Statistical/mathematical method to find useful tests

I’ve got a software testing system with hundreds of individual tests (and the number is regularly growing). In total the tests take many hours to run, and I’d like to come up with a subset of tests that takes much less time, but still gives me good coverage in case something breaks. The tests have two possible results: Pass and Fail.

I have historical results of many runs of the tests, so I’m looking for a way to analyze them to determine which tests would be the best ones to put in this subset.

In many cases, the tests overlap quite a while. For example, if I have three tests, A B and C, I might find that most of the time test A fails, test B also fails, but test C tends to fail independently. In that case, I could probably get away with just running test A, or test B, not both of them.

I’m thinking that there’s some kind of clustering or dimensional analysis approach to this that will give me a number (or possibly a set of N numbers for N dimensions) for each test that indicates how effective/predictive it is, and then I can select the subset of tests that’s most predictive and runs within my smaller time budget.
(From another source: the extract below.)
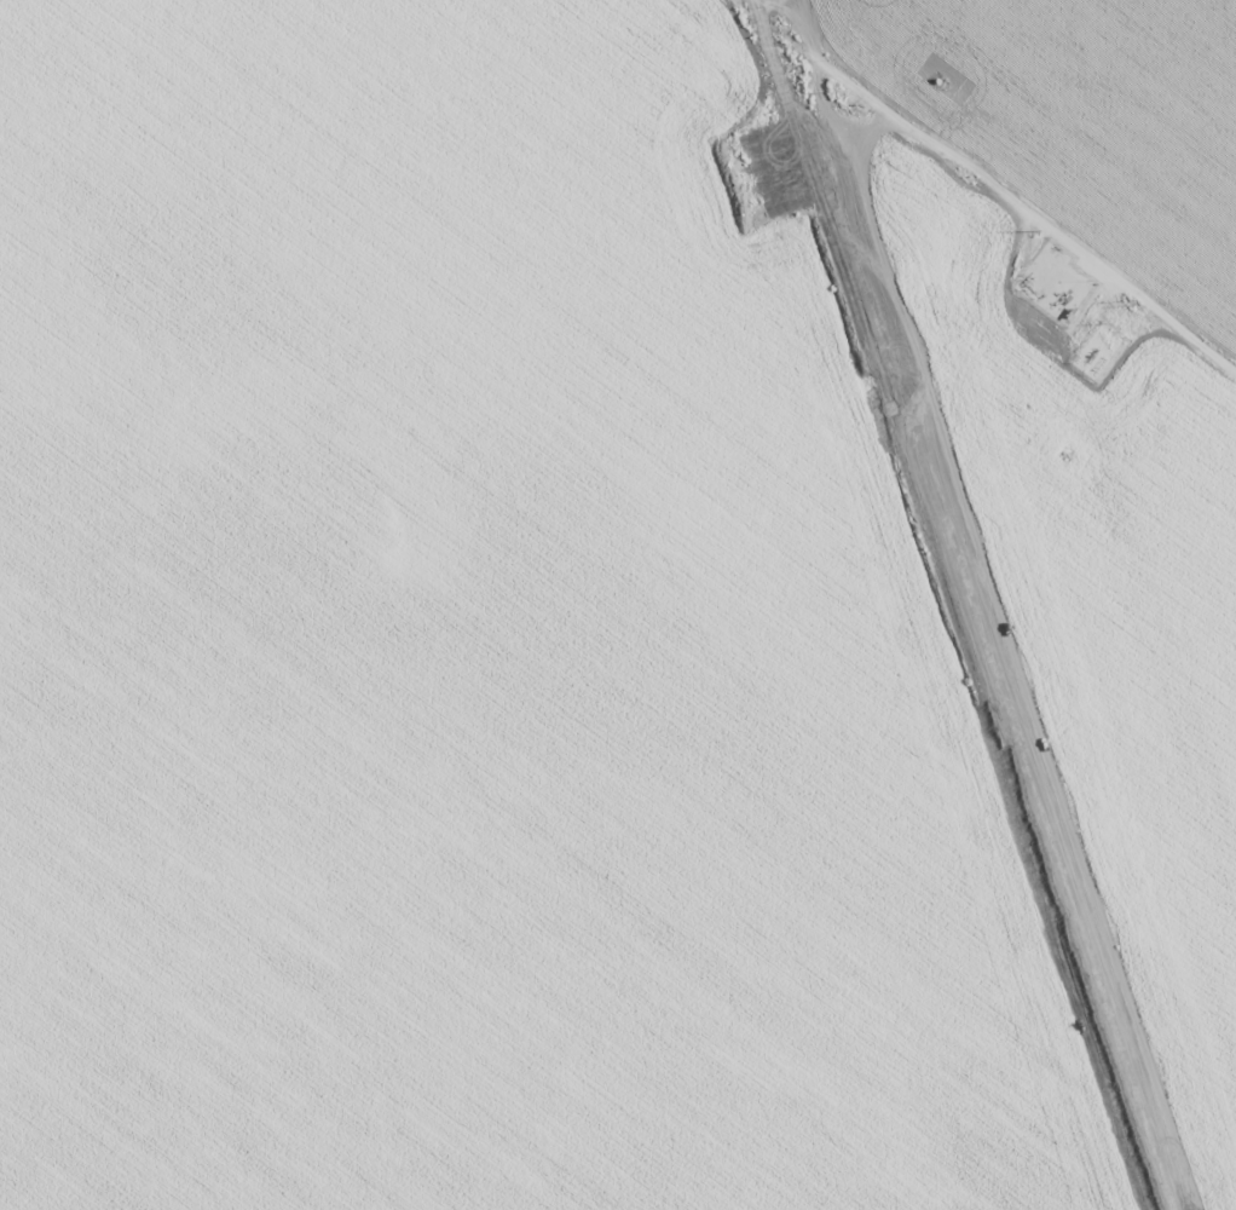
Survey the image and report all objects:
crop: (618, 605)

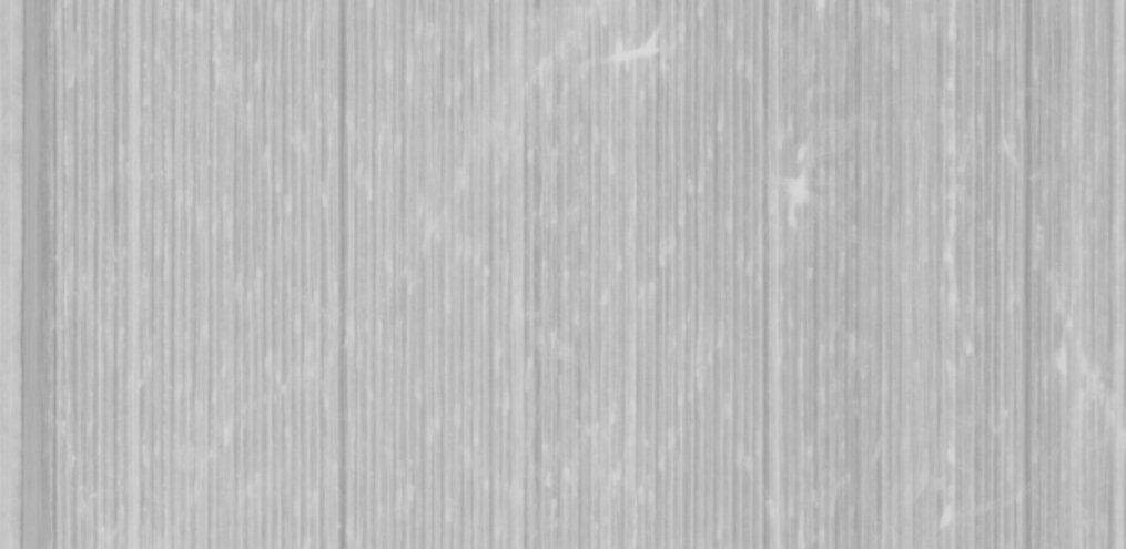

Hopefully, although I haven’t quite used the right terminology, I’ve explained the problem enough that someone can point me at a formula or wikipedia page that can get me started. Thanks :slight_smile:

It was almost three years ago that you asked an almost identical question. You said you liked my suggestion. I guess it didn’t work out though. Did you try to understand, using manual analysis, where the algorithm was going wrong?

Ha! Sorry, no, just had the project shelved didn’t remember asking about it. I’ll go read that thread again and report back.

The OP realized he had posted this before and asked that it be closed.

samclem, moderator